礼部将皇帝从前嘱意的官员之女拟了一份花名册,经由司礼监确认安排后一早送去昭王府。这个时间,派出办公的奉御太监正好回来,容诀将人召到自己跟前问话。
“名册送去了?”
“回督主,送过去了。”奉御太监恭谨回话。
“好。你去时可曾见到昭王,昭王如何说?”
“昭王殿下收下了花名册,反应平平,未有说什么。不过奴才见昭王的表妹也来了府中,两人动作亲昵熟稔,想必再过不久就有喜讯传出了。”

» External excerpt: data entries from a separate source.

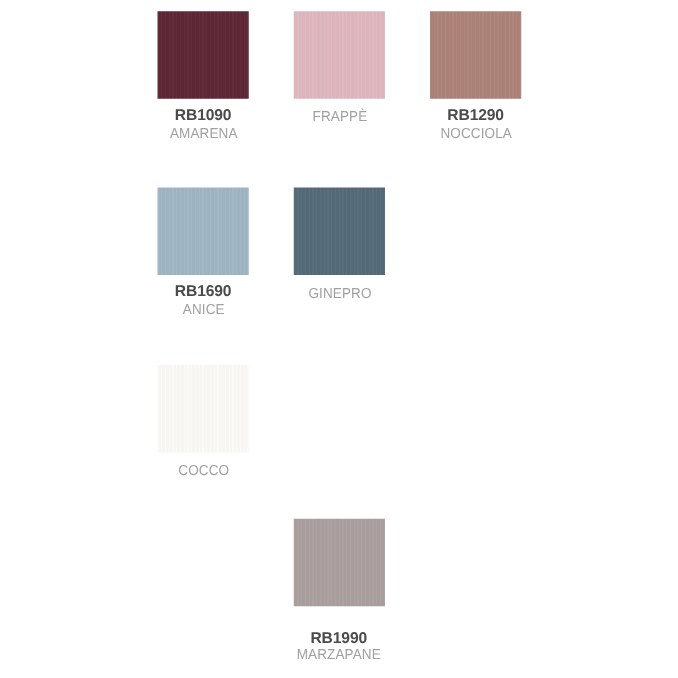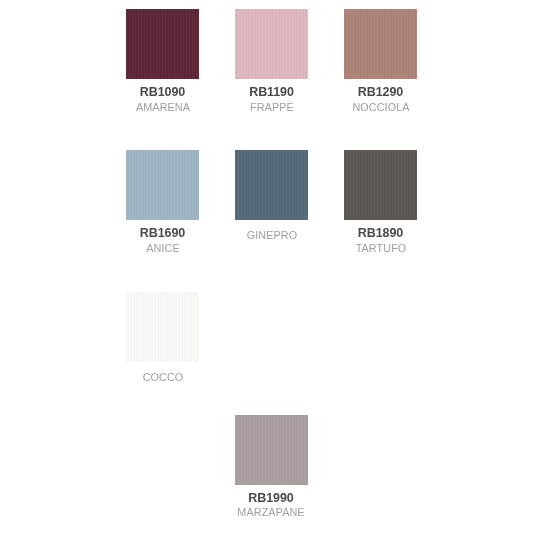--- a/index.html
+++ b/index.html
@@ -49,20 +49,21 @@
     flex-direction: column;
     align-items: center;
   }
 
   .swatch-cell:last-child {
     margin-right: 16px;
   }
 
   .swatch-row.row-last .swatch-cell {
     margin-right: 0;
+    gap: 12px;
   }
 
   .swatch-chip {
     width: 73px;
     height: 70px;
     display: block;
     position: relative;
     background-repeat: no-repeat;
   }
 
@@ -126,21 +127,20 @@
       <div class="swatch-cell">
         <span class="swatch-chip" style="background: rgb(94, 39, 54);"></span>
         <span class="swatch-label">
           <span class="swatch-code">RB1090</span>
           <span class="swatch-name">AMARENA</span>
         </span>
       </div>
       <div class="swatch-cell">
         <span class="swatch-chip" style="background: rgb(223, 184, 191);"></span>
         <span class="swatch-label">
-          <span class="swatch-code">RB1190</span>
           <span class="swatch-name">FRAPPÈ</span>
         </span>
       </div>
       <div class="swatch-cell">
         <span class="swatch-chip" style="background: rgb(173, 131, 120);"></span>
         <span class="swatch-label">
           <span class="swatch-code">RB1290</span>
           <span class="swatch-name">NOCCIOLA</span>
         </span>
       </div>
@@ -153,27 +153,20 @@
         <span class="swatch-chip" style="background: rgb(159, 182, 196);"></span>
         <span class="swatch-label">
           <span class="swatch-code">RB1690</span>
           <span class="swatch-name">ANICE</span>
         </span>
       </div>
       <div class="swatch-cell">
         <span class="swatch-chip" style="background: rgb(84, 107, 122);"></span>
         <span class="swatch-label">
           <span class="swatch-name">GINEPRO</span>
-        </span>
-      </div>
-      <div class="swatch-cell">
-        <span class="swatch-chip" style="background: rgb(93, 87, 84);"></span>
-        <span class="swatch-label">
-          <span class="swatch-code">RB1890</span>
-          <span class="swatch-name">TARTUFO</span>
         </span>
       </div>
     </div>
 
     <div class="row-gap-2"></div>
 
     <div class="swatch-row">
       <div class="swatch-cell">
         <span class="swatch-chip" style="background: rgb(251, 250, 246);"></span>
         <span class="swatch-label">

闻言,容诀一抬眸,“哦?昭王的表妹?具体的情形你再细说,任何细微之处都不要放过。”
奉御太监仔细回想,“其他的……倒也没什么。奴才将花名册送达昭王手上,即将告辞时那小娘子才过来的,动作熟稔地直接挽住了昭王的胳膊,送了昭王一捧新摘的芍药。再多的,奴才就没有看了。”
挽住昭王胳膊——
可容诀分明记得,昭王府并未和那小娘子家订亲。问题就在这里了,两府关系既如此亲近,缘何不结亲。
一直到下值,容诀都在琢磨这个问题。